2. Cel Lysis, verknoping en Monstervoorbereiding

  1. Groeien twee Chlamydomonas kweken in medium met 7,5 mM 14 NH 4 Cl of 15 NH 4 Cl als stikstofbron tot een dichtheid van ~ 5 x 10 6 cellen / ml. Cellen moeten doorlopen van ten minste tien generaties voor volledige etikettering. Hier werden cellen gekweekt in photomixotrophically TAP medium 11 op een roterende schudinrichting bij 25 ° C onder continue bestraling met wit licht (30 μE m-2s-1).
  2. Breng twee porties van elk 14 N-en 15 N-gemerkte cellen vier GSA buizen en oogsten cellen door een 4-min centrifugatie bij 4.000 xg en 4 ° C (het aantal cellen geoogst voor elk aliquot afhankelijk van de cellulaire concentratie van de target eiwit en moet worden bepaald empirically vooraf te waarborgen dat voldoende doeleiwit neerslaat. Een goed startpunt is 10 9 cellen per monster, dat wil zeggen, 200 ml van een cultuur met 5 x 10 6 cellen / ml.)
    Alleen voor crosslinking: in geval eiwitcomplexen voorafgaand aan IP worden verknoopt, cellen moeten worden gewassen om amines aanwezig in het medium te verwijderen. Hiervoor Resuspendeer cellen in 40 ml voorgekoeld KH buffer (20 mM HEPES-KOH (pH 7,2), 80 mM KCl) en overbrengen naar 50 ml Falcon tubes. Centrifugeer gedurende 60 sec bij 1.000 xg en 4 ° C. Eenmaal Herhaal deze stap.
  3. Resuspendeer cellen in 2 ml Lysis buffer (20 mM HEPES-KOH (pH 7,2), 1 mM MgCl2, 10 mM KCl, 154 mM NaCl) voorgekoeld tot 4 ° C en overbrengen naar 15 ml Falcon tubes. Verzamel resterende cellen in GSA buizen met een extra 1 ml lysisbuffer elk. Voeg 50 ul 25 x protease inhibitor en 12,5 ul 1 M MgCl2 (tot een eindconcentratie van 3,5 mM) aan elk aliquot.
  4. Voeg 150ul lysisbuffer, 12,5 ul 1 M ATP, 833 ui 270 mM creatinefosfaat en 7 pl 5 ug / ul creatinefosfokinase (de uiteindelijke concentratie van 2,5 mM ATP, 45 mM creatinefosfaat en 7 ug / ml creatinefosfokinase) een van de fracties met 14 en 15 N-N-gelabelde cellen (dit zijn de ATP + aliquots).

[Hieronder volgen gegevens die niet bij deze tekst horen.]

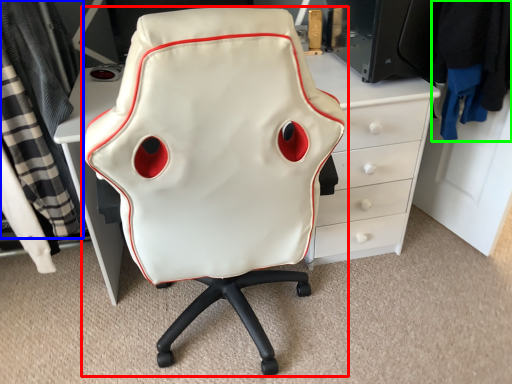
Question: Which is nearer to the chair (highlighted by a red box)? clothing (highlighted by a blue box) or clothing (highlighted by a green box).

Choices:
 (A) clothing
 (B) clothing

Answer: (A)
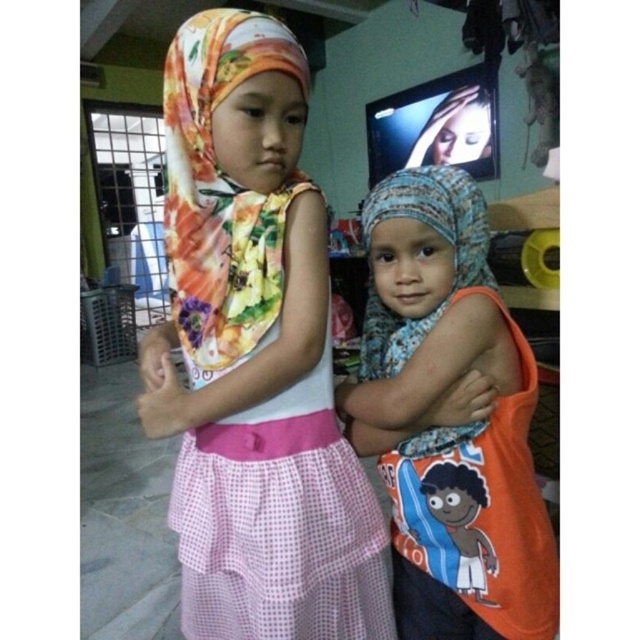
Question: Which object is positioned closest to the floral fabric hijab at upper left?

Choices:
 (A) blue printed scarf at center
 (B) smooth skin face at upper right

Answer: (A)

Question: Observing the image, what is the correct spatial positioning of floral fabric hijab at upper left in reference to blue printed scarf at center?

Choices:
 (A) left
 (B) right

Answer: (A)

Question: Considering the real-world distances, which object is closest to the blue printed scarf at center?

Choices:
 (A) smooth skin face at upper right
 (B) floral fabric hijab at upper left

Answer: (B)

Question: Does floral fabric hijab at upper left appear on the left side of smooth skin face at upper right?

Choices:
 (A) yes
 (B) no

Answer: (A)

Question: Which of the following is the farthest from the observer?

Choices:
 (A) blue printed scarf at center
 (B) floral fabric hijab at upper left
 (C) smooth skin face at upper right

Answer: (C)

Question: Does blue printed scarf at center have a greater width compared to smooth skin face at upper right?

Choices:
 (A) no
 (B) yes

Answer: (A)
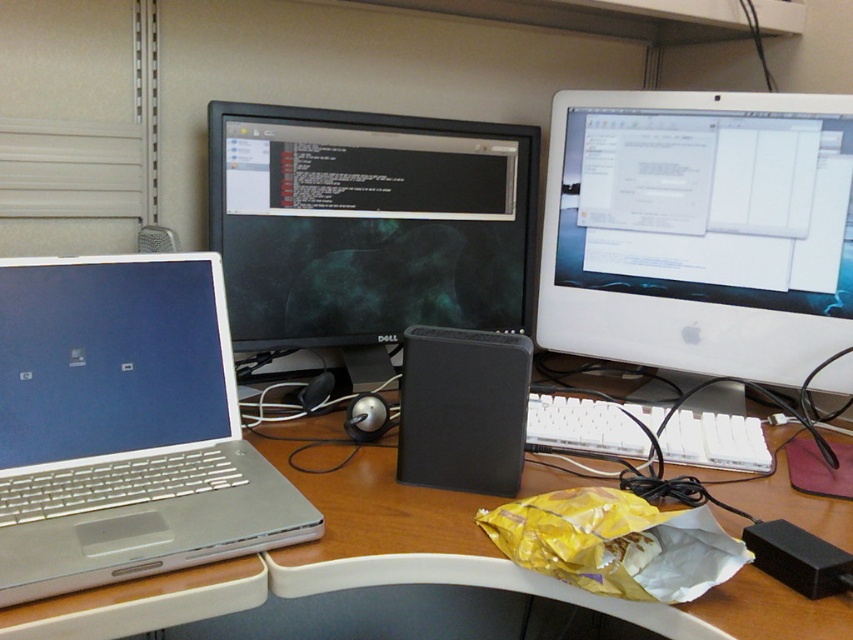
Question: Which of the following is the farthest from the observer?

Choices:
 (A) white plastic keyboard at center
 (B) black plastic speaker at center
 (C) wooden desk at center
 (D) white glossy monitor at upper right

Answer: (D)

Question: Does white glossy monitor at upper right appear on the right side of white plastic keyboard at center?

Choices:
 (A) no
 (B) yes

Answer: (B)

Question: Is white glossy monitor at upper right positioned in front of black glossy monitor at center?

Choices:
 (A) yes
 (B) no

Answer: (A)

Question: Does black glossy monitor at center appear over white plastic keyboard at center?

Choices:
 (A) yes
 (B) no

Answer: (A)

Question: Which of the following is the closest to the observer?

Choices:
 (A) black glossy monitor at center
 (B) white plastic keyboard at center
 (C) silver metallic laptop at left

Answer: (C)

Question: Among these points, which one is nearest to the camera?

Choices:
 (A) (161, 579)
 (B) (555, 419)
 (C) (850, 310)
 (D) (460, 422)

Answer: (A)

  5. Voeg 930 ul lysisbuffer en 70 ul 1 U / ul apyrase de andere monsters met 14 en 15 N-N-gelabelde cellen (dit zijn de ATP-hoeveelheden).

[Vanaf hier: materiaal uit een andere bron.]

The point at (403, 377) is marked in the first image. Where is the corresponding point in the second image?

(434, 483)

  6. Incubeer gedurende 2 minuten bij 25 ° C op een buis roller te stellen ATP afbreken en ATP-vol-land. Als de verknopingsstap wordt weggelaten, nog een 1 ml Lysis buffer.
    Alleen voor crosslinking: indien de onderzochte eiwit-eiwit interacties transient is het raadzaam ze vast door een verknopingsstap. Hiervoor voeg 500 ul 20 mM dithio-bis (succinimidylpropionaat) (DSP) opgelost in DMSO (eindconcentratie is 2 mM) tot each buis direct voor ultrasoonapparaat.

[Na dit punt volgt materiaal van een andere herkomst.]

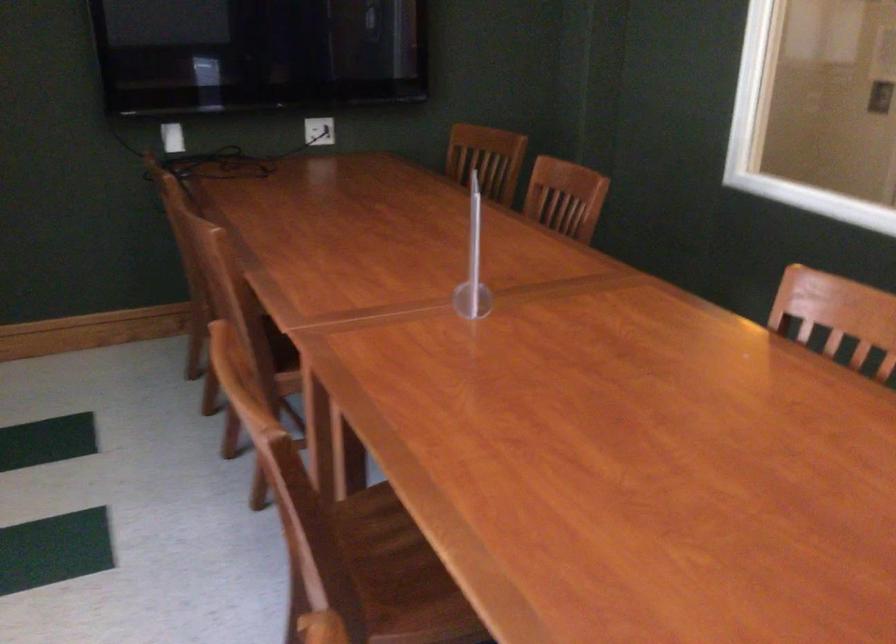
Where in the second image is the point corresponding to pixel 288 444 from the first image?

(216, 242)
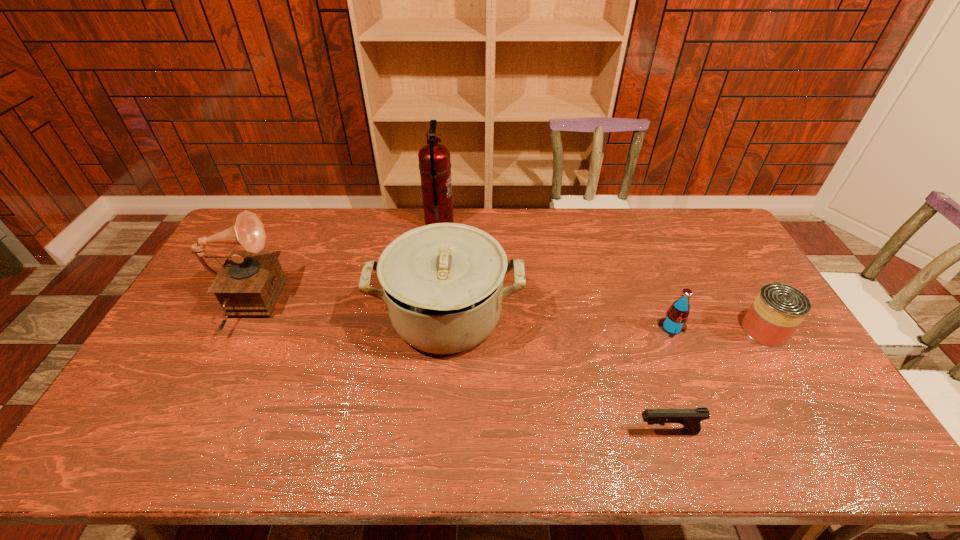
I want to click on free spot located 0.140m on the horn of the second tallest object, so click(325, 307).

At what (x,y) coordinates should I click in order to perform the action: click on free space located on the back of the third tallest object. Please return your answer as a coordinate pair (x, y). Image resolution: width=960 pixels, height=540 pixels. Looking at the image, I should click on (453, 218).

The image size is (960, 540). What are the coordinates of `blank space located on the front of the soda` in the screenshot? It's located at (687, 367).

The width and height of the screenshot is (960, 540). In order to click on blank space located 0.180m on the front of the rightmost object in this screenshot , I will do `click(808, 404)`.

This screenshot has height=540, width=960. What are the coordinates of `free space located 0.190m at the barrel of the pistol` in the screenshot? It's located at (559, 431).

The image size is (960, 540). What are the coordinates of `free space located 0.350m at the barrel of the pistol` in the screenshot? It's located at (493, 431).

Where is `blank space located 0.280m at the barrel of the pistol`? blank space located 0.280m at the barrel of the pistol is located at coordinates (521, 431).

What are the coordinates of `object located at the far edge` in the screenshot? It's located at (434, 159).

Where is `object located in the near edge section of the desktop`? object located in the near edge section of the desktop is located at coordinates (690, 418).

Where is `object at the left edge`? The width and height of the screenshot is (960, 540). object at the left edge is located at coordinates tap(249, 283).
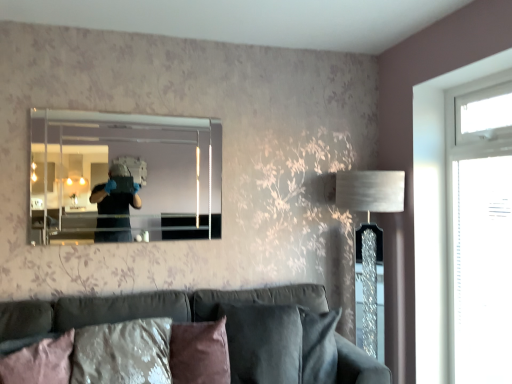
Question: Should I look upward or downward to see silver textured lampshade at right?

Choices:
 (A) up
 (B) down

Answer: (B)

Question: Should I look upward or downward to see clear glass mirror at upper center?

Choices:
 (A) up
 (B) down

Answer: (A)

Question: Is pink fabric pillow at lower left, acting as the second pillow starting from the right, looking in the opposite direction of transparent glass window at right?

Choices:
 (A) yes
 (B) no

Answer: (B)

Question: Can you confirm if pink fabric pillow at lower left, acting as the second pillow starting from the right, is wider than transparent glass window at right?

Choices:
 (A) yes
 (B) no

Answer: (A)

Question: From the image's perspective, is pink fabric pillow at lower left, acting as the second pillow starting from the right, on transparent glass window at right?

Choices:
 (A) no
 (B) yes

Answer: (A)

Question: Would you say pink fabric pillow at lower left, acting as the 1th pillow starting from the left, contains transparent glass window at right?

Choices:
 (A) no
 (B) yes

Answer: (A)

Question: From a real-world perspective, is pink fabric pillow at lower left, acting as the second pillow starting from the right, under transparent glass window at right?

Choices:
 (A) no
 (B) yes

Answer: (B)

Question: Can you confirm if pink fabric pillow at lower left, acting as the second pillow starting from the right, is positioned to the right of transparent glass window at right?

Choices:
 (A) no
 (B) yes

Answer: (A)

Question: Is clear glass mirror at upper center looking in the opposite direction of transparent glass window at right?

Choices:
 (A) no
 (B) yes

Answer: (A)

Question: From the image's perspective, is clear glass mirror at upper center under transparent glass window at right?

Choices:
 (A) yes
 (B) no

Answer: (B)

Question: Is clear glass mirror at upper center taller than transparent glass window at right?

Choices:
 (A) no
 (B) yes

Answer: (A)

Question: Is the depth of clear glass mirror at upper center greater than that of transparent glass window at right?

Choices:
 (A) no
 (B) yes

Answer: (B)

Question: Would you say clear glass mirror at upper center is outside transparent glass window at right?

Choices:
 (A) yes
 (B) no

Answer: (A)

Question: Would you say clear glass mirror at upper center contains transparent glass window at right?

Choices:
 (A) no
 (B) yes

Answer: (A)

Question: Is there a large distance between brown suede pillow at lower center, the first pillow viewed from the right, and velvet dark gray couch at lower center?

Choices:
 (A) yes
 (B) no

Answer: (B)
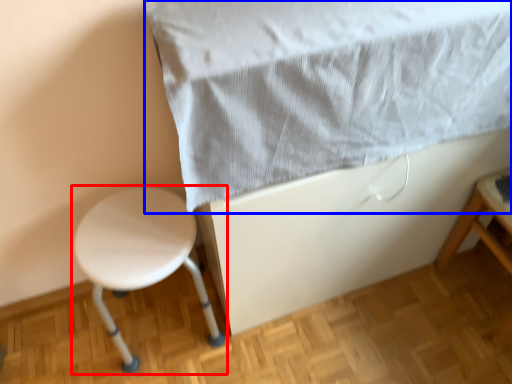
Question: Among these objects, which one is farthest to the camera, stool (highlighted by a red box) or sheet (highlighted by a blue box)?

Choices:
 (A) stool
 (B) sheet

Answer: (A)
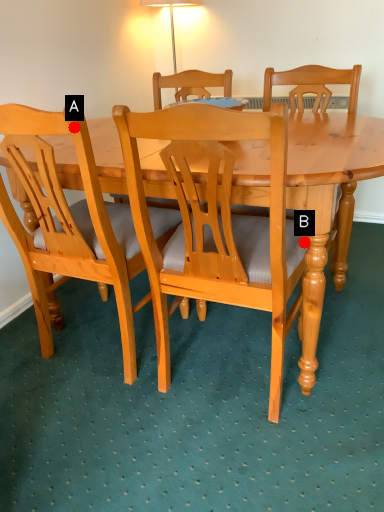
Question: Two points are circled on the image, labeled by A and B beside each circle. Which point is closer to the camera?

Choices:
 (A) A is closer
 (B) B is closer

Answer: (A)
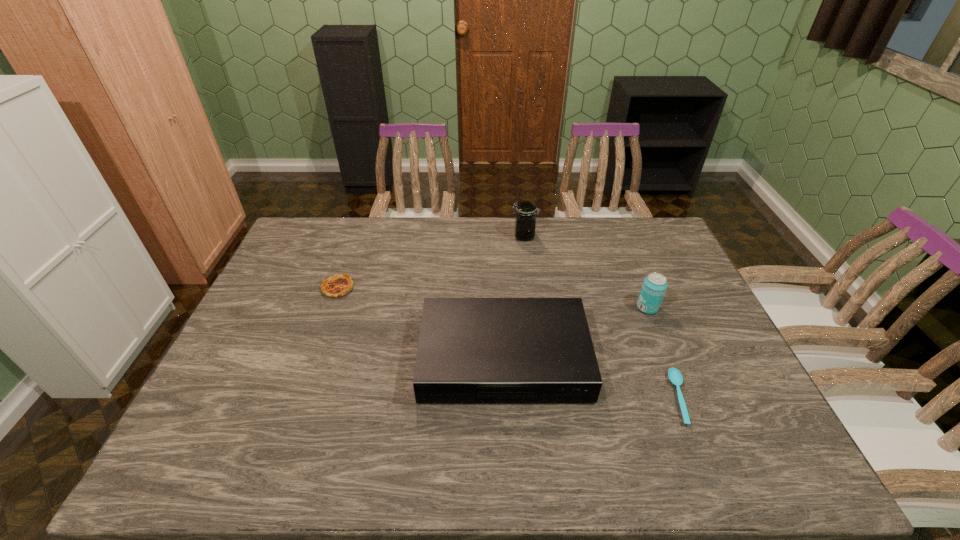
Locate an element on the screen. free space located 0.120m at the front of the third tallest object for disc insertion is located at coordinates (509, 453).

Identify the location of free space located on the front of the quiche. This screenshot has width=960, height=540. (x=318, y=344).

Find the location of `free space located on the left of the shortest object`. free space located on the left of the shortest object is located at coordinates (607, 397).

The width and height of the screenshot is (960, 540). What are the coordinates of `object positioned at the far edge` in the screenshot? It's located at (525, 219).

At what (x,y) coordinates should I click in order to perform the action: click on object present at the right edge. Please return your answer as a coordinate pair (x, y). The image size is (960, 540). Looking at the image, I should click on (654, 286).

This screenshot has height=540, width=960. In order to click on vacant region at the far edge in this screenshot , I will do `click(422, 241)`.

The width and height of the screenshot is (960, 540). In order to click on free space at the near edge of the desktop in this screenshot , I will do `click(588, 453)`.

Image resolution: width=960 pixels, height=540 pixels. In order to click on free spot at the left edge of the desktop in this screenshot , I will do `click(202, 414)`.

In the image, there is a desktop. At what (x,y) coordinates should I click in order to perform the action: click on vacant space at the right edge. Please return your answer as a coordinate pair (x, y). Looking at the image, I should click on (703, 382).

In the image, there is a desktop. Identify the location of free space at the far left corner. Image resolution: width=960 pixels, height=540 pixels. (323, 245).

  7. Sonificeer vier keer 20 seconden op ijs om cellen te breken met 20-sec pauzes tussen voor koeling. (We gebruiken de Bandelin Sonoplus HD2070 met een KE76 tip aan de uitgang van de controle van 75% en duty cycle van 60%. De noodzakelijke instellingen voor andere machines / apparaten / tips moeten vooraf worden bepaald om volledige cellyse te waarborgen en om te voorkomen dat morsen. )
    Alleen voor crosslinking: eiwitcomplexen naar dwarskoppeling mogelijk door het incuberen gedurende 1 uur bij 4 ° C op een buis roller. Na verknoping vullen elke buis met 500 ul 1 M glycine en incubeer op een buis roller nog 15 min bij 4 ° C vrij crosslinker blussen.
  8. Bereid vier 6-ml sucrose kussens (20 mM HEPES-KOH (pH 7,2), 0,6 M sucrose) in SW41 Ti dunne buizen (Beckman Coulter Item nr.: 344059), Leg het gehele ~ 5,5 ml van cellysaten op de sucrose kussens (evenwicht met lysisbuffer) en gecentrifugeerd gedurende 30 min bij 200.000 xg en 4 ° C in een SW41 Ti rotor.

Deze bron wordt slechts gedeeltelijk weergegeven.